O diabo veste Prada
04.06.2006
O diabo veste Prada – Lauren Weisberger
Sinopse:
“Andrea Sachs, acabada de sair da universidade, consegue um emprego fabuloso «pelo qual um milhão de jovens eram capazes de dar a vida»: é contratada como assistente de Miranda Priestly, a editora da famosa revista Runway. No entanto, como assistente pessoal de Miranda, Andrea vê-se forçada a suportar toda uma série de abusos, realizando tarefas como encomendar-lhe o pequeno-almoço, tratar-lhe da roupa suja, fazer de motorista para a cadelinha buldogue francesa, preparar-lhe as viagens… Resumindo, Andrea tem de estar disponível vinte e quatro horas por dia para atender aos seus pedidos, e, ainda por cima, sempre com um sorriso no rosto! Será que um ano de sacrifício, ao serviço de um ‘diabo’ que veste Prada, não é um preço demasiado alto a pagar pelo emprego da sua vida?!
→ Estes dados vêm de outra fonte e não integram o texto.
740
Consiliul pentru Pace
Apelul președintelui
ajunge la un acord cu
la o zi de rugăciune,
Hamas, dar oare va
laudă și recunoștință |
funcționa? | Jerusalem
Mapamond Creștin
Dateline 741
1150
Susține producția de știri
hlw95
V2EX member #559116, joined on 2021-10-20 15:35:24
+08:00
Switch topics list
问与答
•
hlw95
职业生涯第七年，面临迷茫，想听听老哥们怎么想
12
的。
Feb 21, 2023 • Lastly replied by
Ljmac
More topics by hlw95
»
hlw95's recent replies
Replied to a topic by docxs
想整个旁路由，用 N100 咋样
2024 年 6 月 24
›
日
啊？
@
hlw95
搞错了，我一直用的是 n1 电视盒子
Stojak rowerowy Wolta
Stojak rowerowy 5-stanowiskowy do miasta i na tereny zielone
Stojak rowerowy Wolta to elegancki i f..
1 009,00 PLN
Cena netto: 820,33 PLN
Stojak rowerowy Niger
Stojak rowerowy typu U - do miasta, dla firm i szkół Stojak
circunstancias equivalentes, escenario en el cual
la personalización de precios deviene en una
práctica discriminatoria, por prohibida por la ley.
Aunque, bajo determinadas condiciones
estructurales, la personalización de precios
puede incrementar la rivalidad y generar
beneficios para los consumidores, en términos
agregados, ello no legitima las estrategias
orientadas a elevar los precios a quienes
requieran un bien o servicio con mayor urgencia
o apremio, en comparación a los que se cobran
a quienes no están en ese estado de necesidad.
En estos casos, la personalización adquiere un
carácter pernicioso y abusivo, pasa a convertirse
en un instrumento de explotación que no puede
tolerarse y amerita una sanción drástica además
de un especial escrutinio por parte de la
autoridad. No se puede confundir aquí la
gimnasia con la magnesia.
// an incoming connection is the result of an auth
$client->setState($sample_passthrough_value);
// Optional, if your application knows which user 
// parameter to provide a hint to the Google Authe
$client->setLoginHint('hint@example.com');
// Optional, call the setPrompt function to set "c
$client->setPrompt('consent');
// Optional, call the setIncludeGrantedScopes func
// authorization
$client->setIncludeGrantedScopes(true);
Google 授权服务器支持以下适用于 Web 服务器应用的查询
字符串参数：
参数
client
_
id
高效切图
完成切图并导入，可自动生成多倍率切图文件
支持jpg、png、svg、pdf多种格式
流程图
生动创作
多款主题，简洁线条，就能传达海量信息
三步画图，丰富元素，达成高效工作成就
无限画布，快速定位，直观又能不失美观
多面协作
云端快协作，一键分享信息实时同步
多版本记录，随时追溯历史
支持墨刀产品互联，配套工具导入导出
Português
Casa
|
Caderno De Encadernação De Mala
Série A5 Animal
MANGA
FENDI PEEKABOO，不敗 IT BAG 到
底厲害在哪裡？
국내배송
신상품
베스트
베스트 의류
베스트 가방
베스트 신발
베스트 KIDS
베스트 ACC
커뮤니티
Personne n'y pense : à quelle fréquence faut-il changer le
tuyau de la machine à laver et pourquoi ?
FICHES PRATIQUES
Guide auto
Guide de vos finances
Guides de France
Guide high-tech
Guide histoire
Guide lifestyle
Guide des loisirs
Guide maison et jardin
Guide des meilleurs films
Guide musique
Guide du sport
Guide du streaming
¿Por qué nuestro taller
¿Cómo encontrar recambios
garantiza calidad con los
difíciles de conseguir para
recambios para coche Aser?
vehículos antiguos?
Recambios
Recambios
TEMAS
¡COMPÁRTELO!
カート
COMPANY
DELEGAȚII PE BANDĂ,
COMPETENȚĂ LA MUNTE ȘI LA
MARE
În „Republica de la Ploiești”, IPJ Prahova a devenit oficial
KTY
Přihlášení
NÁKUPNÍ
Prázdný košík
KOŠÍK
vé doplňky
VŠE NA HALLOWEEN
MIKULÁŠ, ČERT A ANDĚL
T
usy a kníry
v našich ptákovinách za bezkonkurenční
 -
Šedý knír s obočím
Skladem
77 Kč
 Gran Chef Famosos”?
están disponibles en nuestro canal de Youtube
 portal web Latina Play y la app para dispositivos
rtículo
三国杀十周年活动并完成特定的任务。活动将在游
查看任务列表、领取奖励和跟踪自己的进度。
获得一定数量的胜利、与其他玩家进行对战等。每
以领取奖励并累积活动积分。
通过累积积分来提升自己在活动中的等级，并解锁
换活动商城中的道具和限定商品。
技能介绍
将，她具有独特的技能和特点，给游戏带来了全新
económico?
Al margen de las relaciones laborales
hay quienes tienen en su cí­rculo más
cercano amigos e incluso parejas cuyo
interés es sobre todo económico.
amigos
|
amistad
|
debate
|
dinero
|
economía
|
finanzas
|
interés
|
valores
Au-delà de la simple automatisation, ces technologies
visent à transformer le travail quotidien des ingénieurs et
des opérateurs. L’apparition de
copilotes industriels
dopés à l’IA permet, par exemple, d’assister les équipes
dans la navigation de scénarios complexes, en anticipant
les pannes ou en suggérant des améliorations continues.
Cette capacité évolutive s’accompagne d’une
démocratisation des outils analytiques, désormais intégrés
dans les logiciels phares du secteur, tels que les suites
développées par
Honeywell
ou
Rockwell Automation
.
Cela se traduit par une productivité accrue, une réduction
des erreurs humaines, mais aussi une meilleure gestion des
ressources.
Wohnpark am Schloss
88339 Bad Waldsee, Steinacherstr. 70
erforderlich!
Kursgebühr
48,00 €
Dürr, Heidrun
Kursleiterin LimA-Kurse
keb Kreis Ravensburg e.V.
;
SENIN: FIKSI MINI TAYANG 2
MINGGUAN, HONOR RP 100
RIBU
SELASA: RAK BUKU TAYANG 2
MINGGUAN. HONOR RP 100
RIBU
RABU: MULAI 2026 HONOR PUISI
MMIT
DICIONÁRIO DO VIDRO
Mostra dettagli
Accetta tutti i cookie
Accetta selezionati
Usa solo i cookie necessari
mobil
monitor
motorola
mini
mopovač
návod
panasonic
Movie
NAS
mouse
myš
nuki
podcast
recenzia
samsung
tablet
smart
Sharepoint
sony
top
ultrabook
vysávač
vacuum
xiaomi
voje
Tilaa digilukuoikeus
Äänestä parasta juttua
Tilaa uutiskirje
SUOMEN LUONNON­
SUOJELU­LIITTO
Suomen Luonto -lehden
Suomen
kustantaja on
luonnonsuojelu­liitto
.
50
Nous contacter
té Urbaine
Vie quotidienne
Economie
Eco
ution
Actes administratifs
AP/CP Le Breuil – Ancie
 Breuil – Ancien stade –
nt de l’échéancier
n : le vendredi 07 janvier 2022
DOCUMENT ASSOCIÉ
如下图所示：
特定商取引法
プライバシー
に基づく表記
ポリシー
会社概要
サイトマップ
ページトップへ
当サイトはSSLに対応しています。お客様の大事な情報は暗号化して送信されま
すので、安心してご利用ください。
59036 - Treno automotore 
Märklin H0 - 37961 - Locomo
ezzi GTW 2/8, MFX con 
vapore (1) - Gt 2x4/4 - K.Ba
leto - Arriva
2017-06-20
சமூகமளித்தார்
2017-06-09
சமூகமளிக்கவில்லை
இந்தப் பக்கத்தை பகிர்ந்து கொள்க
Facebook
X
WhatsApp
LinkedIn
Reconheço que estava à espera de quase tudo menos do que me saiu na rifa. Ou então era eu que esperava mais, mais humor, mais acção, menos do mesmo e mais diversidade. Do glamourous mundo da moda retive os caprichos, o desperdício, a anorexia, a força do parecer sobre o ser. Provavelmente seria essa a intenção?! O emprego “pelo qual um milhão de raparigas seria capaz de morrer” fica-me como a mais pura e baixa vassalagem, desrespeito e o perfeito exemplo de tudo o que não deve acontecer num ambiente profissional(izante) e o que não se deve/ pode tolerar.
Andei em volta das páginas à procura do rumo que aquilo ia ter e, pelo menos o final fugiu do lugar comum do previsível happy end, para um igualmente happy mas não tão previsível end.
Quanto ao filme que aí vem, espero pela preview. Mas acredito que o ridículo da maior parte das cenas poderá funcionar melhor em cinema.